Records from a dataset
■ ■ ■

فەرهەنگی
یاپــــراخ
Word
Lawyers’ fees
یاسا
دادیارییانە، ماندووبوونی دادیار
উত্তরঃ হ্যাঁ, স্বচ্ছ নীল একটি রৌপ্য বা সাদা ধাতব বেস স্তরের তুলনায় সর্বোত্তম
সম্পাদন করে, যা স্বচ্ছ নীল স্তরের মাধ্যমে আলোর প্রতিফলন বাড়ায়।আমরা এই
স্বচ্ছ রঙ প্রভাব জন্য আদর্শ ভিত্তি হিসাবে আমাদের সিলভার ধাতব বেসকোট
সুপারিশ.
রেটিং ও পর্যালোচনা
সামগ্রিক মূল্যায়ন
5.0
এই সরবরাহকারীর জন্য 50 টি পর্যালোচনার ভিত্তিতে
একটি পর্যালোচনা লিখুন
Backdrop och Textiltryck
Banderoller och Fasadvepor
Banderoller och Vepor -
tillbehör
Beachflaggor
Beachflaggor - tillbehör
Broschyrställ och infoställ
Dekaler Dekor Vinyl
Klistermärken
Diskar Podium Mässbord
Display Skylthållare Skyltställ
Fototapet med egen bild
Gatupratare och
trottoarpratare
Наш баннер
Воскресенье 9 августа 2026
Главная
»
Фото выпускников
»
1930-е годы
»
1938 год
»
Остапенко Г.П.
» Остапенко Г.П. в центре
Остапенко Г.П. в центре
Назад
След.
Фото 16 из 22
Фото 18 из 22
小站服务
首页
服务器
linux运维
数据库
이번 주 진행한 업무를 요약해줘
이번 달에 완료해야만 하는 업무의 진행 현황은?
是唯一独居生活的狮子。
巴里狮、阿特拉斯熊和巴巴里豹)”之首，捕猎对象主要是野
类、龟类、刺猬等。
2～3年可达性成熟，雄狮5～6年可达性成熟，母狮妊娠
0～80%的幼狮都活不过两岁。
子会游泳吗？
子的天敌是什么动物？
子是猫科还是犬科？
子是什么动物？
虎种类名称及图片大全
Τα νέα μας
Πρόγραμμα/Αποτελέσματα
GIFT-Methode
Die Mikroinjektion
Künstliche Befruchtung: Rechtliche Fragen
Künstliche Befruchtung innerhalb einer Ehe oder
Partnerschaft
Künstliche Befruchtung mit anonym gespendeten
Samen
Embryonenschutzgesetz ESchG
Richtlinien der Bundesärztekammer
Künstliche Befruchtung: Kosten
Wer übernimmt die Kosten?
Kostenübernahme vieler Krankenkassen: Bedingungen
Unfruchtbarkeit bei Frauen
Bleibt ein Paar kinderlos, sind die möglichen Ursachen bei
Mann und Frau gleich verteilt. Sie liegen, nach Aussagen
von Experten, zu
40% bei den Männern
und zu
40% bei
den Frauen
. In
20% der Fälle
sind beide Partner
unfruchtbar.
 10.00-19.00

■ ■ ■

◆ EXERCISE AIM ◆
Would you transcribe every entry exactly, leaving nothing out?

◆ ANSWER ◆
فەرهەنگی
یاپــــراخ
Word
Lawyers’ fees
یاسا
دادیارییانە، ماندووبوونی دادیار
উত্তরঃ হ্যাঁ, স্বচ্ছ নীল একটি রৌপ্য বা সাদা ধাতব বেস স্তরের তুলনায় সর্বোত্তম
সম্পাদন করে, যা স্বচ্ছ নীল স্তরের মাধ্যমে আলোর প্রতিফলন বাড়ায়।আমরা এই
স্বচ্ছ রঙ প্রভাব জন্য আদর্শ ভিত্তি হিসাবে আমাদের সিলভার ধাতব বেসকোট
সুপারিশ.
রেটিং ও পর্যালোচনা
সামগ্রিক মূল্যায়ন
5.0
এই সরবরাহকারীর জন্য 50 টি পর্যালোচনার ভিত্তিতে
একটি পর্যালোচনা লিখুন
Backdrop och Textiltryck
Banderoller och Fasadvepor
Banderoller och Vepor -
tillbehör
Beachflaggor
Beachflaggor - tillbehör
Broschyrställ och infoställ
Dekaler Dekor Vinyl
Klistermärken
Diskar Podium Mässbord
Display Skylthållare Skyltställ
Fototapet med egen bild
Gatupratare och
trottoarpratare
Наш баннер
Воскресенье 9 августа 2026
Главная
»
Фото выпускников
»
1930-е годы
»
1938 год
»
Остапенко Г.П.
» Остапенко Г.П. в центре
Остапенко Г.П. в центре
Назад
След.
Фото 16 из 22
Фото 18 из 22
小站服务
首页
服务器
linux运维
数据库
이번 주 진행한 업무를 요약해줘
이번 달에 완료해야만 하는 업무의 진행 현황은?
是唯一独居生活的狮子。
巴里狮、阿特拉斯熊和巴巴里豹)”之首，捕猎对象主要是野
类、龟类、刺猬等。
2～3年可达性成熟，雄狮5～6年可达性成熟，母狮妊娠
0～80%的幼狮都活不过两岁。
子会游泳吗？
子的天敌是什么动物？
子是猫科还是犬科？
子是什么动物？
虎种类名称及图片大全
Τα νέα μας
Πρόγραμμα/Αποτελέσματα
GIFT-Methode
Die Mikroinjektion
Künstliche Befruchtung: Rechtliche Fragen
Künstliche Befruchtung innerhalb einer Ehe oder
Partnerschaft
Künstliche Befruchtung mit anonym gespendeten
Samen
Embryonenschutzgesetz ESchG
Richtlinien der Bundesärztekammer
Künstliche Befruchtung: Kosten
Wer übernimmt die Kosten?
Kostenübernahme vieler Krankenkassen: Bedingungen
Unfruchtbarkeit bei Frauen
Bleibt ein Paar kinderlos, sind die möglichen Ursachen bei
Mann und Frau gleich verteilt. Sie liegen, nach Aussagen
von Experten, zu
40% bei den Männern
und zu
40% bei
den Frauen
. In
20% der Fälle
sind beide Partner
unfruchtbar.
 10.00-19.00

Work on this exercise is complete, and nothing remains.